■ **Exercise aim**
Print each line of the material below verbatim, with no changes.

■ **Data rows**
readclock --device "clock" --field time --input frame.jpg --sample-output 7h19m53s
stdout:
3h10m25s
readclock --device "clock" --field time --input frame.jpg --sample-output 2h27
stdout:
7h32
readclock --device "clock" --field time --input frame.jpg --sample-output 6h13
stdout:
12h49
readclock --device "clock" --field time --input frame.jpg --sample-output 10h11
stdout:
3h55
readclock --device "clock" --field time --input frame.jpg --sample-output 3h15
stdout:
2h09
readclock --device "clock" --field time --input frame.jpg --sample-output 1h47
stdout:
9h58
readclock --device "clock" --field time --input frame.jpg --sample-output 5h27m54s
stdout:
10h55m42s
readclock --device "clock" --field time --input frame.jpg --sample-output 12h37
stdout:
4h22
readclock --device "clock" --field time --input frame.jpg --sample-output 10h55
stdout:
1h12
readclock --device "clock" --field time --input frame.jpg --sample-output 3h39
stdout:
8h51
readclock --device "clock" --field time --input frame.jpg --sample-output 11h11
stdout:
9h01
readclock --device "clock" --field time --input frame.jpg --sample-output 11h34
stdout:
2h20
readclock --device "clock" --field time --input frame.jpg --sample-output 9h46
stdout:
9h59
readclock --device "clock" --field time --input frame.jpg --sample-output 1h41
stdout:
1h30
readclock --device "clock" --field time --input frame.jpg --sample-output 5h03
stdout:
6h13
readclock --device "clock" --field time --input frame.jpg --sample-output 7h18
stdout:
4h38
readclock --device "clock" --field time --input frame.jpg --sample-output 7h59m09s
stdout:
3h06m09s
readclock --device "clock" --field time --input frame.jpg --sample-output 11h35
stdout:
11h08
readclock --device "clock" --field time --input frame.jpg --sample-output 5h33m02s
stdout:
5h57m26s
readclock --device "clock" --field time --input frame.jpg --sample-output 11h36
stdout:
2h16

■ **Final result**
readclock --device "clock" --field time --input frame.jpg --sample-output 7h19m53s
stdout:
3h10m25s
readclock --device "clock" --field time --input frame.jpg --sample-output 2h27
stdout:
7h32
readclock --device "clock" --field time --input frame.jpg --sample-output 6h13
stdout:
12h49
readclock --device "clock" --field time --input frame.jpg --sample-output 10h11
stdout:
3h55
readclock --device "clock" --field time --input frame.jpg --sample-output 3h15
stdout:
2h09
readclock --device "clock" --field time --input frame.jpg --sample-output 1h47
stdout:
9h58
readclock --device "clock" --field time --input frame.jpg --sample-output 5h27m54s
stdout:
10h55m42s
readclock --device "clock" --field time --input frame.jpg --sample-output 12h37
stdout:
4h22
readclock --device "clock" --field time --input frame.jpg --sample-output 10h55
stdout:
1h12
readclock --device "clock" --field time --input frame.jpg --sample-output 3h39
stdout:
8h51
readclock --device "clock" --field time --input frame.jpg --sample-output 11h11
stdout:
9h01
readclock --device "clock" --field time --input frame.jpg --sample-output 11h34
stdout:
2h20
readclock --device "clock" --field time --input frame.jpg --sample-output 9h46
stdout:
9h59
readclock --device "clock" --field time --input frame.jpg --sample-output 1h41
stdout:
1h30
readclock --device "clock" --field time --input frame.jpg --sample-output 5h03
stdout:
6h13
readclock --device "clock" --field time --input frame.jpg --sample-output 7h18
stdout:
4h38
readclock --device "clock" --field time --input frame.jpg --sample-output 7h59m09s
stdout:
3h06m09s
readclock --device "clock" --field time --input frame.jpg --sample-output 11h35
stdout:
11h08
readclock --device "clock" --field time --input frame.jpg --sample-output 5h33m02s
stdout:
5h57m26s
readclock --device "clock" --field time --input frame.jpg --sample-output 11h36
stdout:
2h16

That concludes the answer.